* **Task goal**:
Every entry needs to be given again exactly as it reads.

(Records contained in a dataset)
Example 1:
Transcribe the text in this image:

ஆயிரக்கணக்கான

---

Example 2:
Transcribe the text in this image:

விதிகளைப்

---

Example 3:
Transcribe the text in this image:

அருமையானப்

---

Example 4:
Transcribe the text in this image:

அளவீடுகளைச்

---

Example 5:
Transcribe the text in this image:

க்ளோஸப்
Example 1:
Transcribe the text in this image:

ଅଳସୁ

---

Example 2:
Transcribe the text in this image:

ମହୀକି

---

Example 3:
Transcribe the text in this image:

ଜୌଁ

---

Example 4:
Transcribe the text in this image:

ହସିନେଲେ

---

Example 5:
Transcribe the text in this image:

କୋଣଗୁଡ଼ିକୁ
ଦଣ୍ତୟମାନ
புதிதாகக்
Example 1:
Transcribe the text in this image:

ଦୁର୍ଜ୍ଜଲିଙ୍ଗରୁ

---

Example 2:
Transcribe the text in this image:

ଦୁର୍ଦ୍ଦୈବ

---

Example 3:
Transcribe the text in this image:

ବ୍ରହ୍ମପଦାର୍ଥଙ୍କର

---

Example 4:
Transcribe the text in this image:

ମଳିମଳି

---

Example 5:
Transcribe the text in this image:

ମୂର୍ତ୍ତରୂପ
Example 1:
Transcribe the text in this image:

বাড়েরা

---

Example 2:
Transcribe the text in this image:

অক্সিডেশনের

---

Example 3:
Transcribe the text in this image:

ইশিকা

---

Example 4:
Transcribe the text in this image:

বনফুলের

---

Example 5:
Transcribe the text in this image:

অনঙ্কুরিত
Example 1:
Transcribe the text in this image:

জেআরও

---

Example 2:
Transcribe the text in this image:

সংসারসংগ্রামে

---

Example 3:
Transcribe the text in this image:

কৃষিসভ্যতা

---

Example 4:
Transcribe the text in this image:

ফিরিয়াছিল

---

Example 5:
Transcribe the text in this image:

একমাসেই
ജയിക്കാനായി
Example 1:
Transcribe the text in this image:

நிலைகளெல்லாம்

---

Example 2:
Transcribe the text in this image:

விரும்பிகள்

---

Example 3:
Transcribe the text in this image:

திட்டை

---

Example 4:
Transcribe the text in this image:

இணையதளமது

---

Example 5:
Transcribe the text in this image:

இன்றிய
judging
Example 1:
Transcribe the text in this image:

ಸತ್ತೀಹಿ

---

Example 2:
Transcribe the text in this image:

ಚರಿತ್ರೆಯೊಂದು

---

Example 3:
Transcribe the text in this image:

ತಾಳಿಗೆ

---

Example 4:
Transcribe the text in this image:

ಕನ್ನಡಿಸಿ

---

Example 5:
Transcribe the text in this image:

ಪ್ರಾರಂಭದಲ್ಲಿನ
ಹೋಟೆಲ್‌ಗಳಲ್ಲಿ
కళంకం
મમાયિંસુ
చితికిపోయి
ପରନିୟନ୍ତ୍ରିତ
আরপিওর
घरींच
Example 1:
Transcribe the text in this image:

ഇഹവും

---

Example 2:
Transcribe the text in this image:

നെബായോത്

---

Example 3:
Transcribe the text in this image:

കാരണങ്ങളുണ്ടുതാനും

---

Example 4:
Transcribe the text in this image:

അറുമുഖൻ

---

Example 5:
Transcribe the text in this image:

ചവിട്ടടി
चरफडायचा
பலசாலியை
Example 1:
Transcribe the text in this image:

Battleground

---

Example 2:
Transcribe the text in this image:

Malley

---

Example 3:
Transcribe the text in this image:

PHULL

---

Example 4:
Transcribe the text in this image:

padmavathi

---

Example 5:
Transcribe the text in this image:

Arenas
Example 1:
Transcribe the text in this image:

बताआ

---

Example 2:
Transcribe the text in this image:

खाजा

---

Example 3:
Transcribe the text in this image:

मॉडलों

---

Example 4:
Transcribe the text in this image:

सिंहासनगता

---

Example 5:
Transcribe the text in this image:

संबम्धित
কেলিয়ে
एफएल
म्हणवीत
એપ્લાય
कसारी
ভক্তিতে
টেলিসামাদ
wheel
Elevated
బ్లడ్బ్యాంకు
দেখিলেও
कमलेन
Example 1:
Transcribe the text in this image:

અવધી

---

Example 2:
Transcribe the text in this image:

* **Answer space**:
Example 1:
Transcribe the text in this image:

ஆயிரக்கணக்கான

---

Example 2:
Transcribe the text in this image:

விதிகளைப்

---

Example 3:
Transcribe the text in this image:

அருமையானப்

---

Example 4:
Transcribe the text in this image:

அளவீடுகளைச்

---

Example 5:
Transcribe the text in this image:

க்ளோஸப்
Example 1:
Transcribe the text in this image:

ଅଳସୁ

---

Example 2:
Transcribe the text in this image:

ମହୀକି

---

Example 3:
Transcribe the text in this image:

ଜୌଁ

---

Example 4:
Transcribe the text in this image:

ହସିନେଲେ

---

Example 5:
Transcribe the text in this image:

କୋଣଗୁଡ଼ିକୁ
ଦଣ୍ତୟମାନ
புதிதாகக்
Example 1:
Transcribe the text in this image:

ଦୁର୍ଜ୍ଜଲିଙ୍ଗରୁ

---

Example 2:
Transcribe the text in this image:

ଦୁର୍ଦ୍ଦୈବ

---

Example 3:
Transcribe the text in this image:

ବ୍ରହ୍ମପଦାର୍ଥଙ୍କର

---

Example 4:
Transcribe the text in this image:

ମଳିମଳି

---

Example 5:
Transcribe the text in this image:

ମୂର୍ତ୍ତରୂପ
Example 1:
Transcribe the text in this image:

বাড়েরা

---

Example 2:
Transcribe the text in this image:

অক্সিডেশনের

---

Example 3:
Transcribe the text in this image:

ইশিকা

---

Example 4:
Transcribe the text in this image:

বনফুলের

---

Example 5:
Transcribe the text in this image:

অনঙ্কুরিত
Example 1:
Transcribe the text in this image:

জেআরও

---

Example 2:
Transcribe the text in this image:

সংসারসংগ্রামে

---

Example 3:
Transcribe the text in this image:

কৃষিসভ্যতা

---

Example 4:
Transcribe the text in this image:

ফিরিয়াছিল

---

Example 5:
Transcribe the text in this image:

একমাসেই
ജയിക്കാനായി
Example 1:
Transcribe the text in this image:

நிலைகளெல்லாம்

---

Example 2:
Transcribe the text in this image:

விரும்பிகள்

---

Example 3:
Transcribe the text in this image:

திட்டை

---

Example 4:
Transcribe the text in this image:

இணையதளமது

---

Example 5:
Transcribe the text in this image:

இன்றிய
judging
Example 1:
Transcribe the text in this image:

ಸತ್ತೀಹಿ

---

Example 2:
Transcribe the text in this image:

ಚರಿತ್ರೆಯೊಂದು

---

Example 3:
Transcribe the text in this image:

ತಾಳಿಗೆ

---

Example 4:
Transcribe the text in this image:

ಕನ್ನಡಿಸಿ

---

Example 5:
Transcribe the text in this image:

ಪ್ರಾರಂಭದಲ್ಲಿನ
ಹೋಟೆಲ್‌ಗಳಲ್ಲಿ
కళంకం
મમાયિંસુ
చితికిపోయి
ପରନିୟନ୍ତ୍ରିତ
আরপিওর
घरींच
Example 1:
Transcribe the text in this image:

ഇഹവും

---

Example 2:
Transcribe the text in this image:

നെബായോത്

---

Example 3:
Transcribe the text in this image:

കാരണങ്ങളുണ്ടുതാനും

---

Example 4:
Transcribe the text in this image:

അറുമുഖൻ

---

Example 5:
Transcribe the text in this image:

ചവിട്ടടി
चरफडायचा
பலசாலியை
Example 1:
Transcribe the text in this image:

Battleground

---

Example 2:
Transcribe the text in this image:

Malley

---

Example 3:
Transcribe the text in this image:

PHULL

---

Example 4:
Transcribe the text in this image:

padmavathi

---

Example 5:
Transcribe the text in this image:

Arenas
Example 1:
Transcribe the text in this image:

बताआ

---

Example 2:
Transcribe the text in this image:

खाजा

---

Example 3:
Transcribe the text in this image:

मॉडलों

---

Example 4:
Transcribe the text in this image:

सिंहासनगता

---

Example 5:
Transcribe the text in this image:

संबम्धित
কেলিয়ে
एफएल
म्हणवीत
એપ્લાય
कसारी
ভক্তিতে
টেলিসামাদ
wheel
Elevated
బ్లడ్బ్యాంకు
দেখিলেও
कमलेन
Example 1:
Transcribe the text in this image:

અવધી

---

Example 2:
Transcribe the text in this image:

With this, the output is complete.